I 5 Stelle nelle braccia
del Pd: Letta a comandare

Le prossime elezioni saranno un confronto tra Enrico Letta e Giuseppe Conte da una parte, e Giorgia Meloni e Matteo Salvini dall’altra. Le due coppie già sono operative anche se naturalmente al loro interno sono parecchio conflittuali. Di loro si potrebbe dire, citando: «Né con te, né senza di te». Basti guardare la gara a destra tra Giorgia e Matteo. Ma anche in quella tra Enrico e Giuseppi non si scherza. Conte, innanzitutto. Sta prendendo in mano un Movimento libanizzato dove l’unica regola è quella del tutti contro tutti: ognuno per sé in cerca di un posto al sole prima che il cielo si oscuri. Come ci si muoverebbe a Beirut, Conte avanza con sfiancante lentezza: sono due mesi, da quando non è più presidente del Consiglio, che ha detto «io con voi ci sarò sempre», poi si è chiuso a meditare.

È uscito dal cubicolo l’altra sera per dire alcune cose generiche e senza nemmeno accennare all’unica che interessava agli ascoltatori, tutti deputati, senatori ed europarlamentari: davvero, come dice Grillo, dopo due legislature si torna a casa?

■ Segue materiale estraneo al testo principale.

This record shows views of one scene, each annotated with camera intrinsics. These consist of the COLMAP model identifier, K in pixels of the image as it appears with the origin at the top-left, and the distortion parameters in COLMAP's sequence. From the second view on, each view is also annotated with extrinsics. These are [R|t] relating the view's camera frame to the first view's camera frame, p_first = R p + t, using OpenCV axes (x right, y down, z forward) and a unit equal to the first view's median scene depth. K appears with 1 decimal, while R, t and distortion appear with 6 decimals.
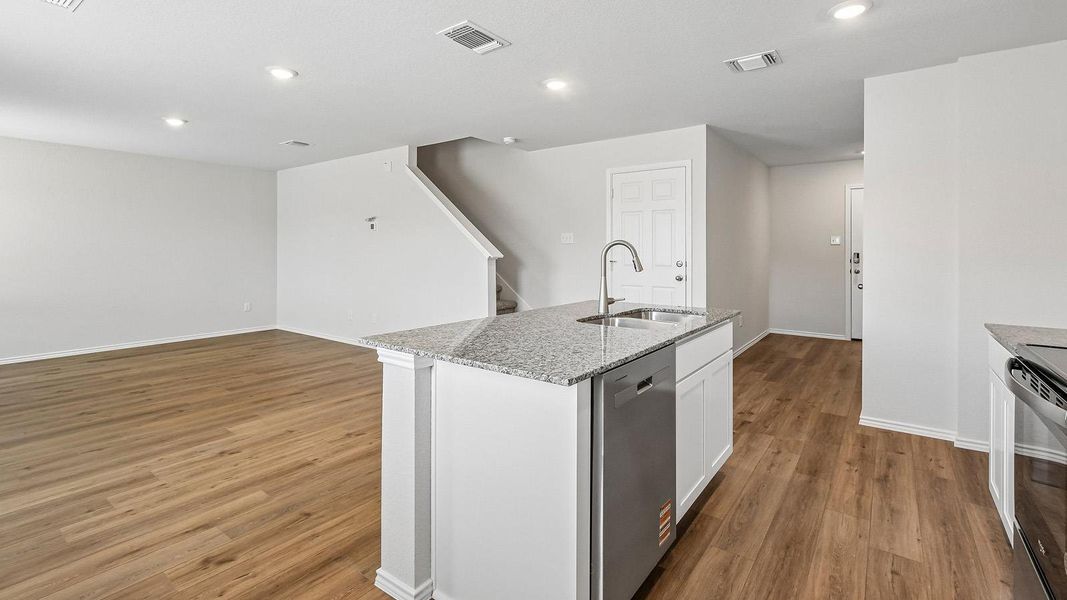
lens RADIAL K [[475.5, 0, 540.4], [0, 475.5, 251.5], [0, 0, 1]] dist [0.003897, -0.002131]
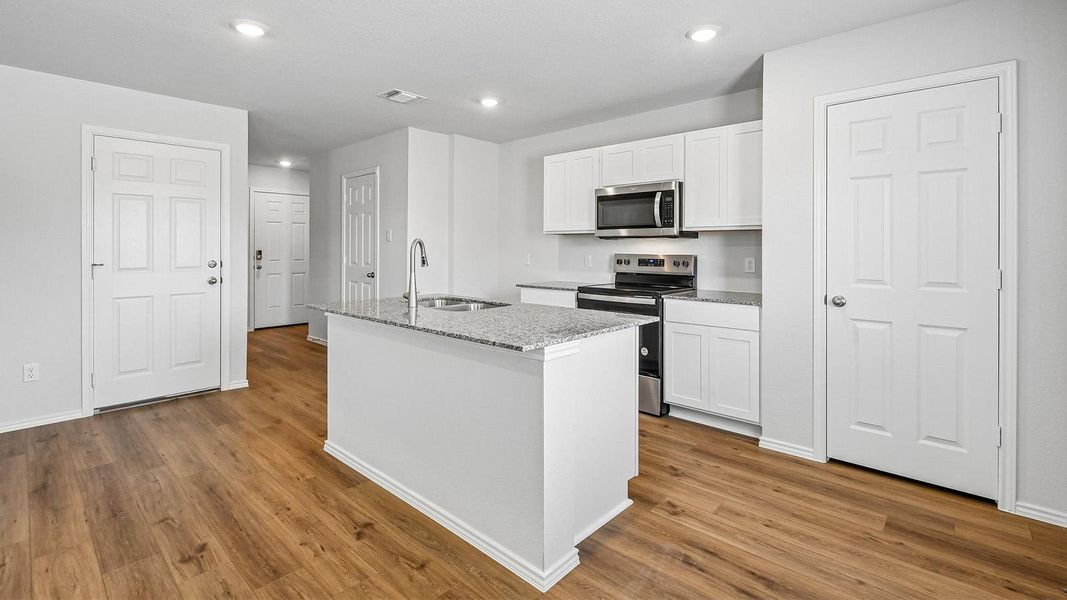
lens RADIAL K [[475.5, 0, 531.2], [0, 475.5, 250.3], [0, 0, 1]] dist [0.003897, -0.002131]
pose [[0.118094, -0.006128, 0.992984, -0.574886], [0.004026, 0.999976, 0.005692, -0.001032], [-0.992994, 0.003326, 0.118116, 0.399807]]
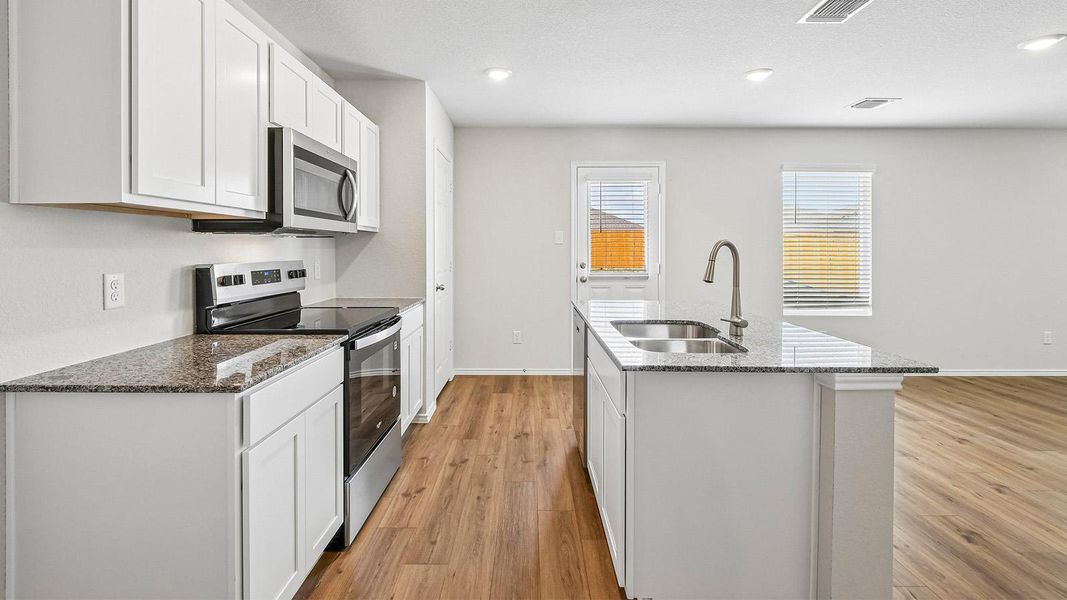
lens RADIAL K [[475.5, 0, 530.7], [0, 475.5, 246.9], [0, 0, 1]] dist [0.003897, -0.002131]
pose [[-0.799944, -0.005807, -0.600046, 0.562603], [-0.007824, 0.999969, 0.000752, -0.006981], [0.600023, 0.005296, -0.799965, 0.921811]]
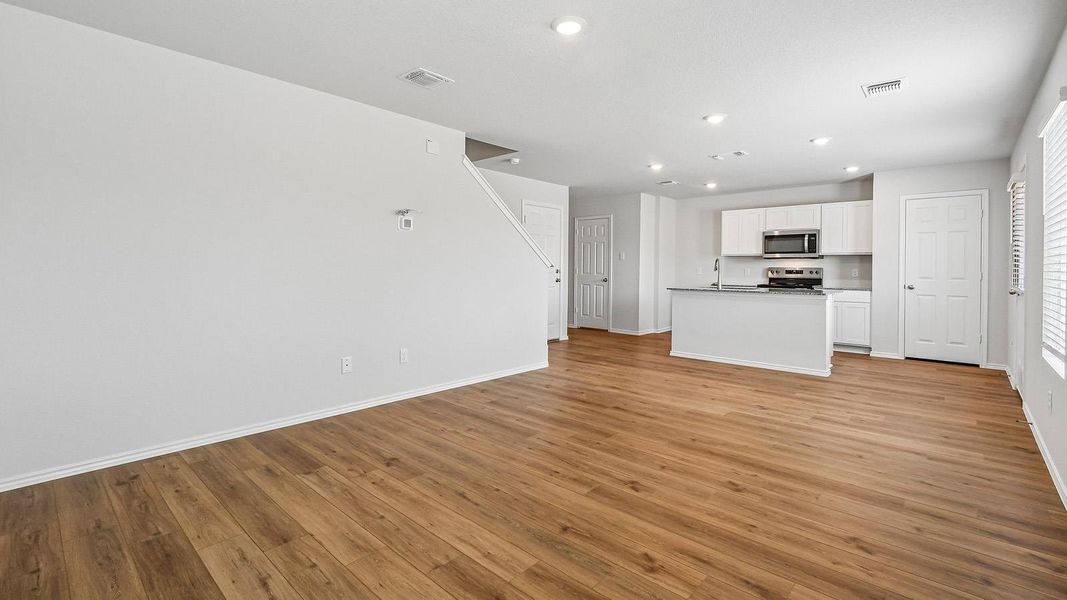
lens RADIAL K [[475.5, 0, 529.8], [0, 475.5, 272.8], [0, 0, 1]] dist [0.003897, -0.002131]
pose [[0.107452, -0.012069, 0.994137, -1.502652], [-0.003200, 0.999917, 0.012485, 0.015557], [-0.994205, -0.004522, 0.107404, 1.098131]]
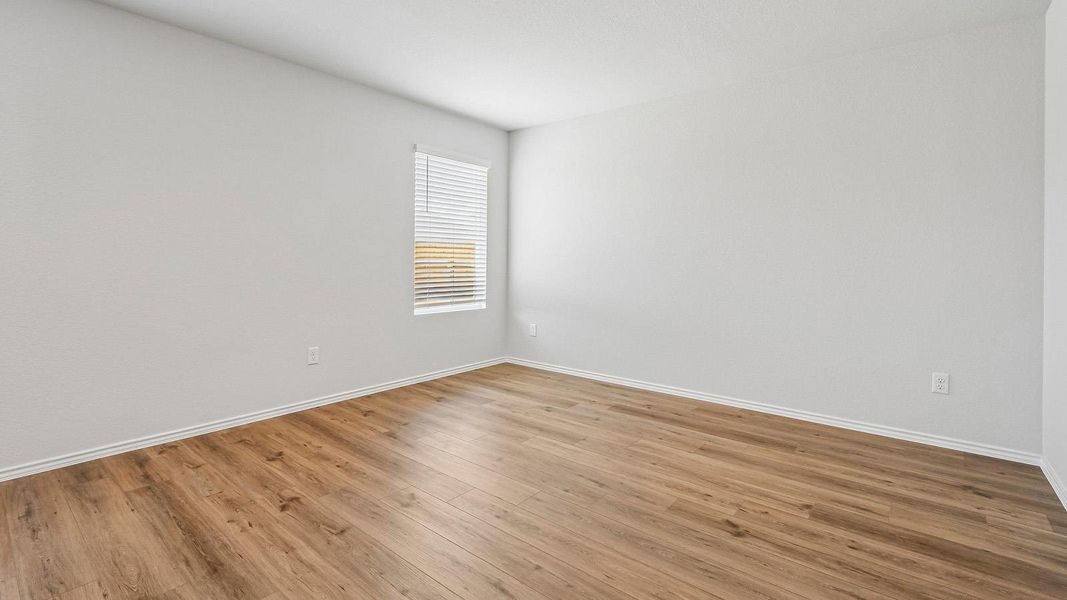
lens RADIAL K [[475.5, 0, 531.0], [0, 475.5, 265.3], [0, 0, 1]] dist [0.003897, -0.002131]
pose [[-0.059855, 0.010563, -0.998151, -0.343019], [-0.013639, 0.999842, 0.011398, 0.030702], [0.998114, 0.014296, -0.059702, 1.192076]]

A questo dubbio lancinante, Conte si è ben guardato dal rispondere.

Privi ancora di una guida ufficiale, i grillini camminano da soli. Ma verso dove? Verso l’abbraccio col Pd di Enrico Letta, naturalmente. Non hanno alternativa, se vogliono sopravvivere alla mattanza elettorale che alle prossime politiche falcidierà le loro fila. Da qui ad allora ci sono però le elezioni amministrative nelle principali città italiane a cominciare da Roma dove Virginia Raggi, con la sua cocciuta determinazione a ricandidarsi, rappresenta un serio ostacolo.

In ogni caso, se l’alleanza è nelle cose da tempo, il problema è chi comanderà. I grillini sembrano già rassegnati al fatto che a guidare sia il Pd come vuole Letta, ma forse Conte – se non altro per orgoglio personale – non vuole che il suo omologo abbia vita troppo facile. I sondaggi li danno sostanzialmente appaiati, quel che farà la differenza sarà la diversa propensione alla leadership: il Pd, per quanto dilaniato dalle feroci lotte correntizie, gode sicuramente di un’esperienza maggiore.

Ed è proprio su questo che Letta vuole fare leva: la naturale vocazione di ex diessini ed ex democristiani a dare le carte. E con il M5S non dovrebbe essere difficile nonostante Conte. Del resto Franceschini lo ha sempre teorizzato che con i grillini bisogna fare il bagno insieme e poi portargli via i vestiti. Letta la pensa alla stessa maniera: ripete che la coalizione di centrosinistra deve fondarsi sulla leadership del Pd, cioè sua. È ormai archiviata l’incauta affermazione di Zingaretti su «Conte punto di riferimento dell’area progressista». Non se ne parla proprio, forse anche per questo che Nicola è stato «costretto» a fare le valigie e a tornare a occuparsi a tempo pieno della Regione Lazio. Il punto debole del Pd è però il suo ininterrotto cannibalismo interno di cui Letta fece le spese quando, tutti i capicorrente si misero d’accordo con Renzi per cacciarlo in malo modo e rapidamente da Palazzo Chigi.

A proposito di Renzi. Con la sua ultima piroetta - la crisi del governo Conte - è riuscito a spianare la strada a Draghi, ma il sommovimento che ne è derivato ha portato Conte a capo dei Cinque Stelle e Letta alla segreteria del Pd. Conte e Letta: forse i peggiori nemici di Renzi, cioè di colui che ha provocato le dimissioni di entrambi dalla presidenza del Consiglio. Ora quei due sono alleati e, tra gli altri, hanno un obiettivo comune: spianare Italia Viva. Forse è per questo che Renzi si impegna tanto nei suoi rapporti internazionali, incurante di critiche e sarcasmi.